Document text:
Specimens obtained from BASA also resemble N. chionis in number and arrangement of ventral papillae, position of genital pore and general morphology. However, considering the small number of individuals found and the lack of sequence data from BASA specimens, we prefer to leave the identification as Notocotylus sp. until fresh specimens are available.

Gonchar and Galaktionov (2020) have recently stated that intraspecific variability in parasites with heteroxenous life cycles is driven by the host vagility and dispersal. This would explain the intraspecific morphological variability observed among conspecific notocotylid specimens found in the migratory shorebirds examined in the present study (see Table 2). Based on their morphological similarity, we cannot rule out the synonymy of N. tachyeretis and N. chionis. The host of N. tachyeretis, the steamer duck, is distributed in the Patagonian region of Argentina and Chile, thus overlapping the seasonal ranges of the shorebirds studied in this work. Notocotylus tachyeretis was described from a few specimens only and has not been found again since its original description (Duthoit 1931). Unfortunately, the type material deposited in the Natural History Museum of London was not accessible to the authors.

Molecular phylogenetic results support the close phylogenetic affinities between N. chionis and N. primulus, found in Patagonia from L. specularioides, a duck species native to South America (Diaz et al. 2020). This topology combined with the fact that N. chionis was found by us in resident birds (TBPL) and previously in the snowy sheathbill which inhabits in coasts of southern South America, coastal regions of the Antarctic Peninsula and surrounding islands, allows us to hypothesize that N. chionis is a neotropical species with its life cycle probably being completed in South America. We have found immature specimens in the WRSA from Patagonia in January (birds arrive to Patagonia in mid-November) which further corroborates the hypothesis that Nearctic shorebirds become infected upon arrival to Patagonia. Notocotylus chionis has not been found in Northern Hemisphere, and this is one reason to think that mollusk intermediate hosts are to be found only in South America and is absent on the North Hemisphere.

Data for review:
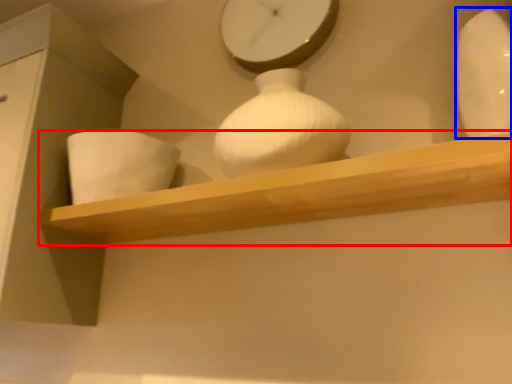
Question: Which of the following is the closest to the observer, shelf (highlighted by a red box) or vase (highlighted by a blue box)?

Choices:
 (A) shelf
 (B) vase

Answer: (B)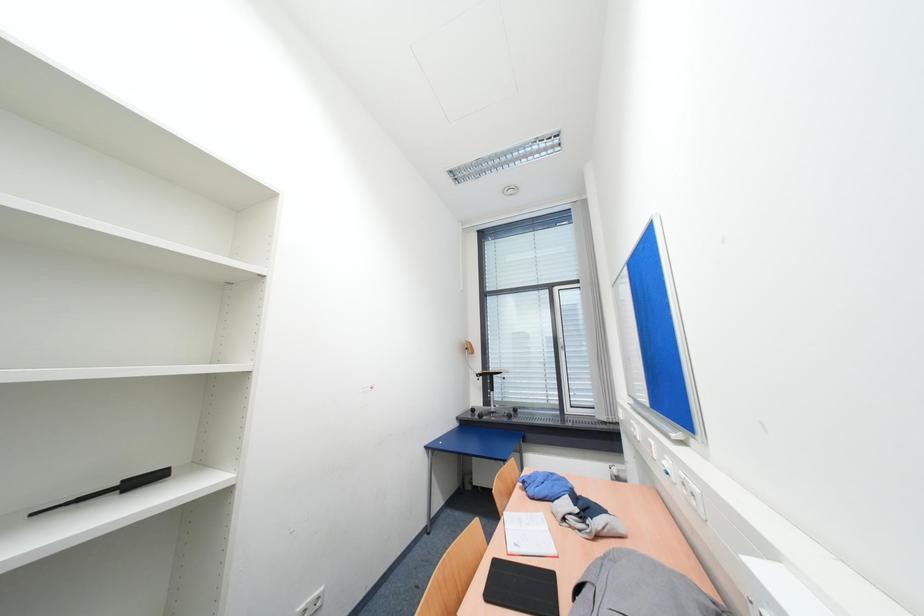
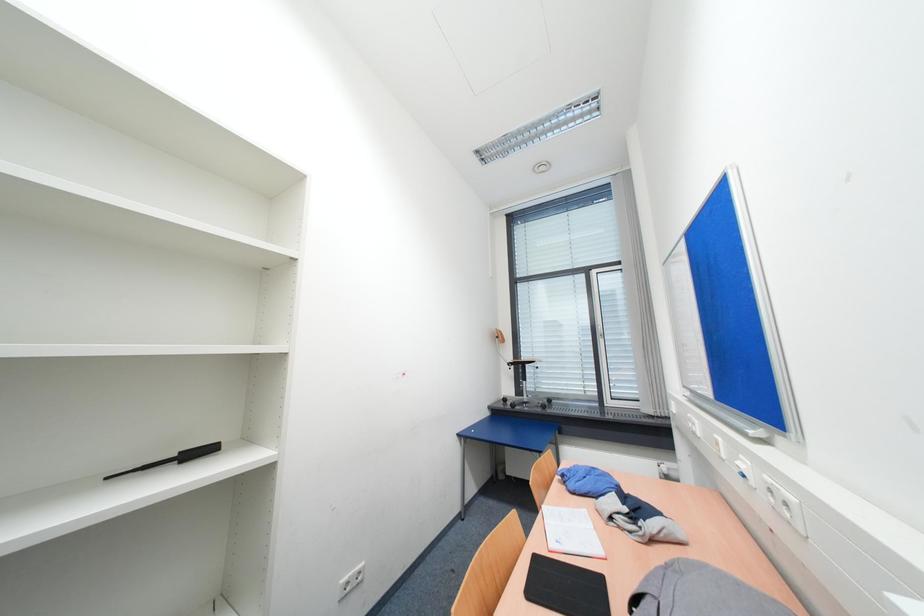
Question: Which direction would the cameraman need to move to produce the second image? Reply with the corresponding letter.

Prompt: Continue the passage on Notocotylus in shorebirds, starting after its last sentence. The rows have nothing to do with the passage on Notocotylus in shorebirds.

Output:
Our results also pose a question regarding the mollusk intermediate host that supports the circulation of N. chionis in Patagonia. It is known that many digenean taxa show a great specificity to their first intermediate host (Yamaguti 1975; Galaktionov and Dobrovolskij 2003). Dubois (1951) distinguished two biological groups within Notocotylus: one associated with pulmonate gastropods (Heterobranchia) and the other using prosobranch gastropods (Caenogastropoda) as intermediate hosts. Considering the results of our phylogenetical analysis (Fig. 4), we hypothesize that N. primulus and N. chionis most likely utilize caenogastropod mollusks as intermediate hosts.

The use of molecular tools allows for rapid progress in the studies of digenean life cycles including those of notocotylids. The availability of DNA sequences from properly identified adult stages is critical for identification of larval stages and elucidation of life cycles. Sequences of N. chionis reported in the present study represent a valuable addition to the growing database of sequence available for the family Notocotylidae from South America and provide a necessary basis for future studies of this group and life cycles of its members.